Lágrimas de Lisovik (Cuento de hadas)


En un antiguo bosque encantado, húmedo y rebosante de vida, vivía un viejo lisovik; una gran criatura con cuernos de alce, cuerpo robusto y cubierto por toda clase de hierbas, hongos y raíces. Se mantenía apartado del resto de criaturas que también habitaban por ahí, aprovechando su aspecto para pasar desapercibido por ojos curiosos, confundiéndose fácilmente con el entorno. Las hadas, duendes y faunos que le buscaban, rara vez conseguían dar con él y los que lo lograban apenas si podían intercambiar palabras con la criatura. 

Pero un día, un joven pixie llamado Tim, se atrevió a conversar con él.
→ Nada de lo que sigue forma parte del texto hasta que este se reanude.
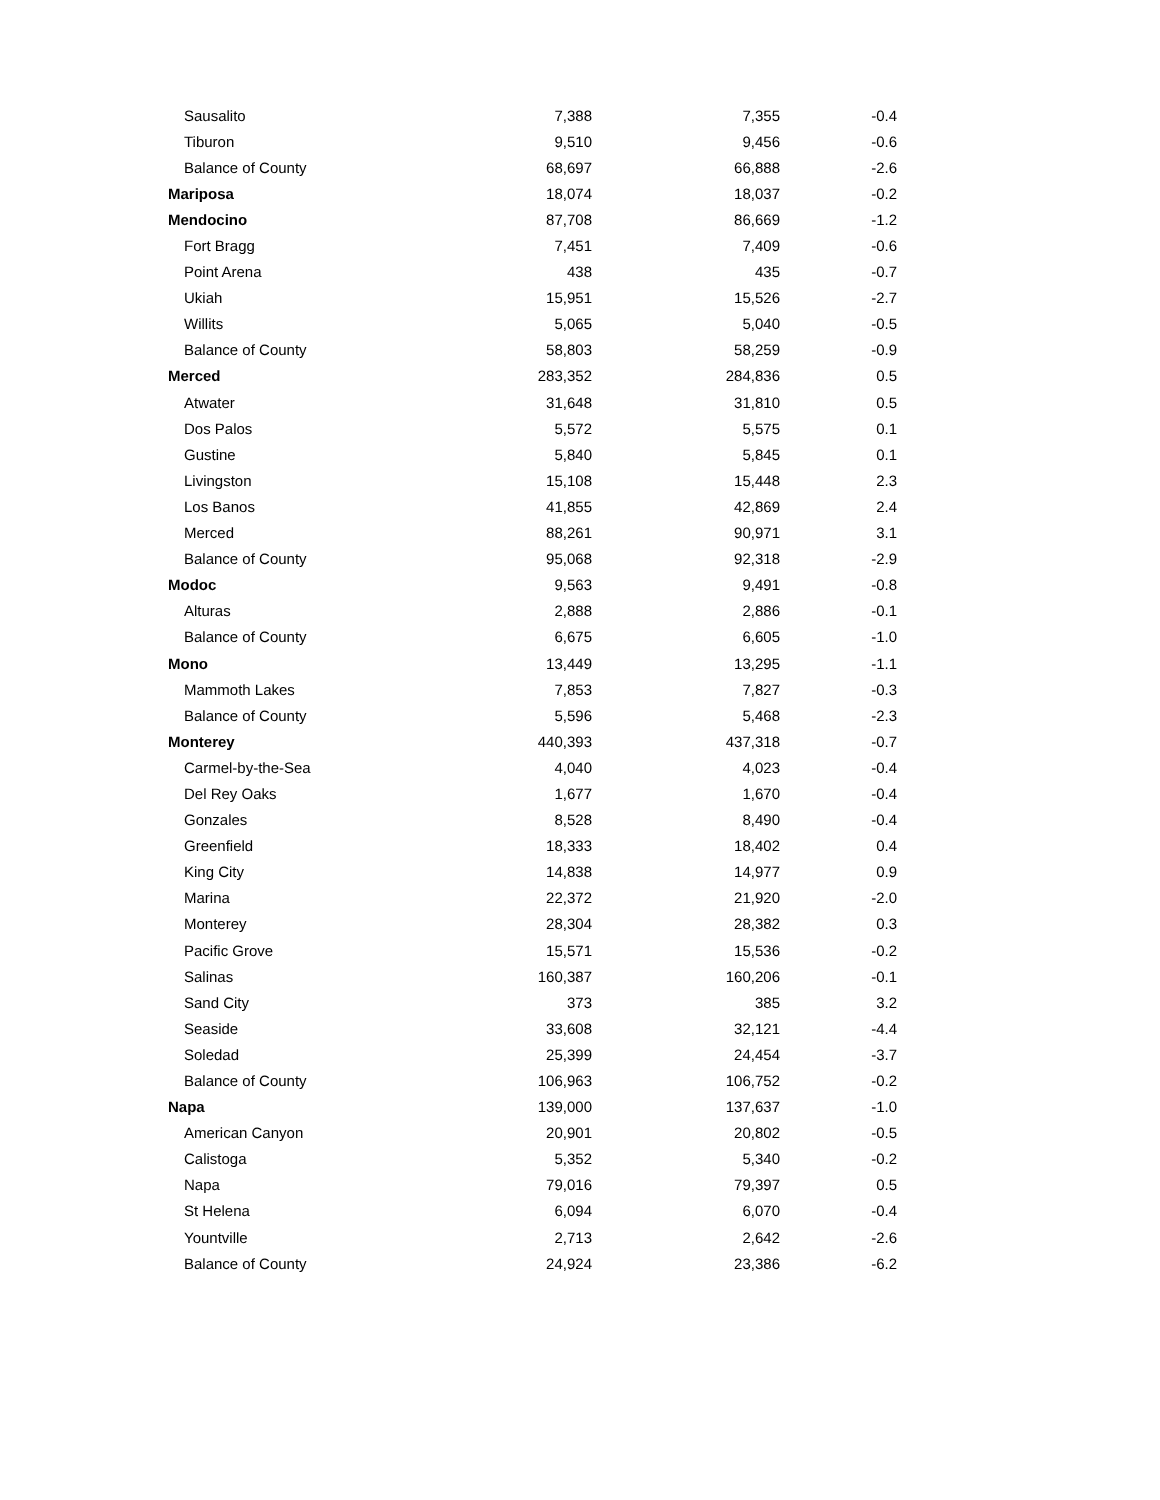| Sausalito | 7,388 | 7,355 | -0.4 |
| Tiburon | 9,510 | 9,456 | -0.6 |
| Balance of County | 68,697 | 66,888 | -2.6 |
| Mariposa | 18,074 | 18,037 | -0.2 |
| Mendocino | 87,708 | 86,669 | -1.2 |
| Fort Bragg | 7,451 | 7,409 | -0.6 |
| Point Arena | 438 | 435 | -0.7 |
| Ukiah | 15,951 | 15,526 | -2.7 |
| Willits | 5,065 | 5,040 | -0.5 |
| Balance of County | 58,803 | 58,259 | -0.9 |
| Merced | 283,352 | 284,836 | 0.5 |
| Atwater | 31,648 | 31,810 | 0.5 |
| Dos Palos | 5,572 | 5,575 | 0.1 |
| Gustine | 5,840 | 5,845 | 0.1 |
| Livingston | 15,108 | 15,448 | 2.3 |
| Los Banos | 41,855 | 42,869 | 2.4 |
| Merced | 88,261 | 90,971 | 3.1 |
| Balance of County | 95,068 | 92,318 | -2.9 |
| Modoc | 9,563 | 9,491 | -0.8 |
| Alturas | 2,888 | 2,886 | -0.1 |
| Balance of County | 6,675 | 6,605 | -1.0 |
| Mono | 13,449 | 13,295 | -1.1 |
| Mammoth Lakes | 7,853 | 7,827 | -0.3 |
| Balance of County | 5,596 | 5,468 | -2.3 |
| Monterey | 440,393 | 437,318 | -0.7 |
| Carmel-by-the-Sea | 4,040 | 4,023 | -0.4 |
| Del Rey Oaks | 1,677 | 1,670 | -0.4 |
| Gonzales | 8,528 | 8,490 | -0.4 |
| Greenfield | 18,333 | 18,402 | 0.4 |
| King City | 14,838 | 14,977 | 0.9 |
| Marina | 22,372 | 21,920 | -2.0 |
| Monterey | 28,304 | 28,382 | 0.3 |
| Pacific Grove | 15,571 | 15,536 | -0.2 |
| Salinas | 160,387 | 160,206 | -0.1 |
| Sand City | 373 | 385 | 3.2 |
| Seaside | 33,608 | 32,121 | -4.4 |
| Soledad | 25,399 | 24,454 | -3.7 |
| Balance of County | 106,963 | 106,752 | -0.2 |
| Napa | 139,000 | 137,637 | -1.0 |
| American Canyon | 20,901 | 20,802 | -0.5 |
| Calistoga | 5,352 | 5,340 | -0.2 |
| Napa | 79,016 | 79,397 | 0.5 |
| St Helena | 6,094 | 6,070 | -0.4 |
| Yountville | 2,713 | 2,642 | -2.6 |
| Balance of County | 24,924 | 23,386 | -6.2 |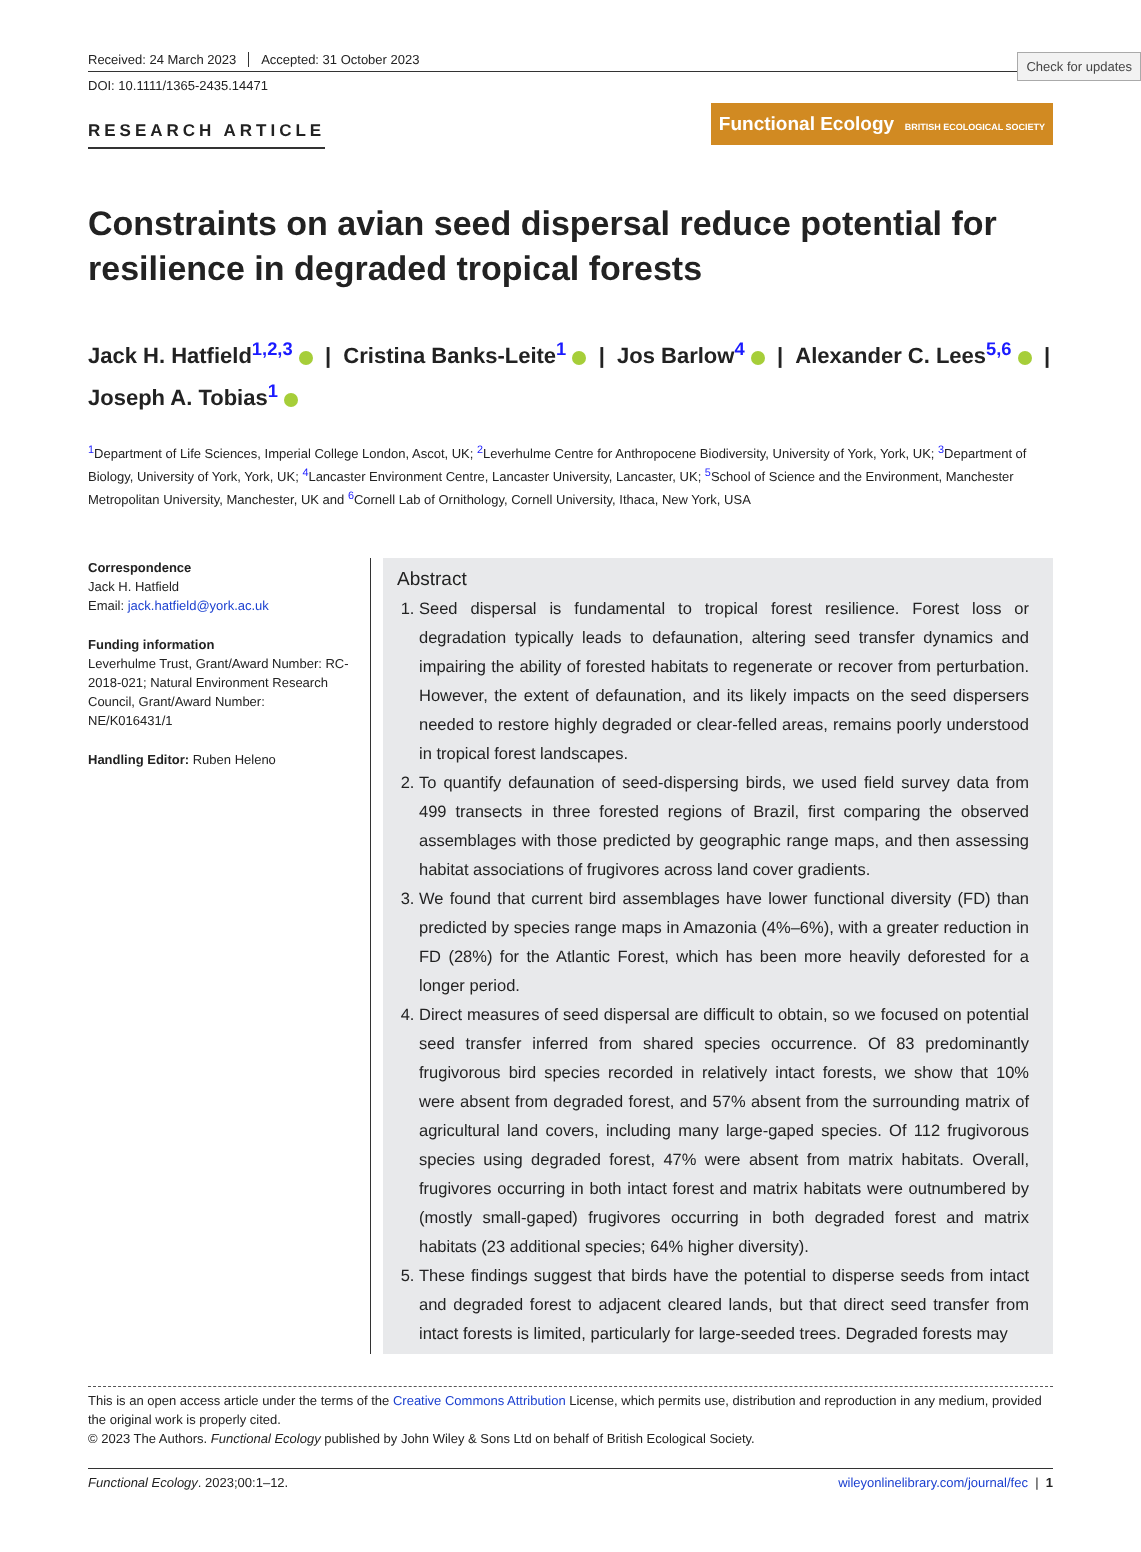Check for updates
Received: 24 March 2023 Accepted: 31 October 2023
DOI: 10.1111/1365-2435.14471
RESEARCH ARTICLE
Functional Ecology BRITISH ECOLOGICAL SOCIETY
Constraints on avian seed dispersal reduce potential for resilience in degraded tropical forests
Jack H. Hatfield<sup>1,2,3</sup> | Cristina Banks-Leite<sup>1</sup> | Jos Barlow<sup>4</sup> | Alexander C. Lees<sup>5,6</sup> |
Joseph A. Tobias<sup>1</sup>
<sup>1</sup> Department of Life Sciences, Imperial College London, Ascot, UK; <sup>2</sup>Leverhulme Centre for Anthropocene Biodiversity, University of York, York, UK; <sup>3</sup>Department of Biology, University of York, York, UK; <sup>4</sup>Lancaster Environment Centre, Lancaster University, Lancaster, UK; <sup>5</sup>School of Science and the Environment, Manchester Metropolitan University, Manchester, UK and <sup>6</sup>Cornell Lab of Ornithology, Cornell University, Ithaca, New York, USA
Correspondence
Jack H. Hatfield
Email: jack.hatfield@york.ac.uk
Funding information
Leverhulme Trust, Grant/Award Number: RC-2018-021; Natural Environment Research Council, Grant/Award Number: NE/K016431/1
Handling Editor: Ruben Heleno
Abstract
1. Seed dispersal is fundamental to tropical forest resilience. Forest loss or degradation typically leads to defaunation, altering seed transfer dynamics and impairing the ability of forested habitats to regenerate or recover from perturbation. However, the extent of defaunation, and its likely impacts on the seed dispersers needed to restore highly degraded or clear-felled areas, remains poorly understood in tropical forest landscapes.
2. To quantify defaunation of seed-dispersing birds, we used field survey data from 499 transects in three forested regions of Brazil, first comparing the observed assemblages with those predicted by geographic range maps, and then assessing habitat associations of frugivores across land cover gradients.
3. We found that current bird assemblages have lower functional diversity (FD) than predicted by species range maps in Amazonia (4%–6%), with a greater reduction in FD (28%) for the Atlantic Forest, which has been more heavily deforested for a longer period.
4. Direct measures of seed dispersal are difficult to obtain, so we focused on potential seed transfer inferred from shared species occurrence. Of 83 predominantly frugivorous bird species recorded in relatively intact forests, we show that 10% were absent from degraded forest, and 57% absent from the surrounding matrix of agricultural land covers, including many large-gaped species. Of 112 frugivorous species using degraded forest, 47% were absent from matrix habitats. Overall, frugivores occurring in both intact forest and matrix habitats were outnumbered by (mostly small-gaped) frugivores occurring in both degraded forest and matrix habitats (23 additional species; 64% higher diversity).
5. These findings suggest that birds have the potential to disperse seeds from intact and degraded forest to adjacent cleared lands, but that direct seed transfer from intact forests is limited, particularly for large-seeded trees. Degraded forests may
This is an open access article under the terms of the Creative Commons Attribution License, which permits use, distribution and reproduction in any medium, provided the original work is properly cited.
© 2023 The Authors. Functional Ecology published by John Wiley & Sons Ltd on behalf of British Ecological Society.
Functional Ecology. 2023;00:1–12. wileyonlinelibrary.com/journal/fec | 1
Desde el momento en el que lo descubrió oculto debajo de un tronco caído, no dejó de soltar palabras, volando de un lado hacia otro impulsado por sus pequeñas alas y soltando polvos brillantes con cada movimiento que hacía. 

    —¡Cállate ya de una vez! —gritó el lisovik—. ¡Déjame en paz!

Tim, el pixie, soltó una pequeña risa. 

    —¿Pero por qué? —contestó—. ¡Si apenas te dejas ver entre los demás! Anda, lisovik, ¡ven a conocerlos! ¡Estoy muy seguro de que te agradarán! 

    —¡No! ¡Ya vete! 

    —Bueno… Si eso quieres…

Sin embargo, Tim tenía otros planes. Se dirigió hacia la aldea principal del bosque encantado, donde vivían la mayoría de las criaturas, e hizo correr el anuncio de que una gran fiesta se llevaría a cabo esa misma noche junto al tronco caído donde el lisovik se hallaba. Todo mundo esperó con ansia la llegada del anochecer para dirigirse de inmediato hacia la guarida de la criatura. 

El lisovik dormía junto a su tronco cuando la muchedumbre llegó echando vítores y gritos, despertándose confundido, viendo a un grupo de faunos que se instalaba para tocar sus instrumentos, mientras que unas ninfas servían bebidas y bocadillos y un enjambre de pixies volaba tirando serpentina y polvos brillantes por doquier. De aquel grupo de seres alados descendió Tim, colocándose delante del lisovik. 

    —¿Cómo ves, amigo mío? —le dijo—. Tú no podías venir a la fiesta, ¡así que he traído la fiesta hacia ti!

El lisovik lo miró enfurecido y respondió con una voz tormentosa: 

    —¡CÓMO SE TE OCURRE! ¿TRAER A TODA ESTA GENTE AQUÍ? ¿EN QUÉ CREES QUE ESTABAS PENSANDO! ¡TODOS FUERA! ¡LÁRGUENSE!

Con cada frase que soltaba, alrededor del bosque comenzaban a escucharse truenos y la tierra temblaba, iluminando el cielo nocturno con furiosos relámpagos. 

    —¿QUÉ NO ME ESCUCHARON? —rugió de nuevo el lisovik. El resto de las criaturas le miraban con terror—. ¡FUERA!

La tierra crujió y una ventisca acompañada de rayos y truenos llegó con furia al bosque encantado. El fuerte viento primero arrancó los follajes de los árboles, dejándolos reducidos a sus troncos y ramas, para después llevarse a los pixies y seres feéricos voladores. Después, una tormenta de relámpagos cayó sobre la tierra, ahuyentando a los centauros y faunos, quienes se perdieron entre las sombras y la tormenta. 

Finalmente, las criaturas mágicas restantes, huyeron despavoridas del desastre invocado por el gigantesco y horrible lisovik, corriendo entre gritos y empujones para salir del bosque, llevándose su magia consigo. 

Cuando no quedó nadie, la tormenta se apaciguó, retomando la calma en el clima, aunque el devastado bosque no cambió en lo absoluto, permaneciendo con los árboles sin hojas, el suelo partido y sin rastro de criaturas. 

El lisovik se puso de rodillas, con lágrimas en los ojos, mirando con tristeza lo que su ira había provocado. 

    —¡No! —gritó con voz sollozante—. ¡Por favor vuelvan! ¡No era mi intención! ¡Vuelvan! ¿Por qué siempre tiene que ocurrirme esto? 

Y, cuando sus lágrimas tocaron el suelo, las semillas de un nuevo bosque feérico comenzaron a germinar.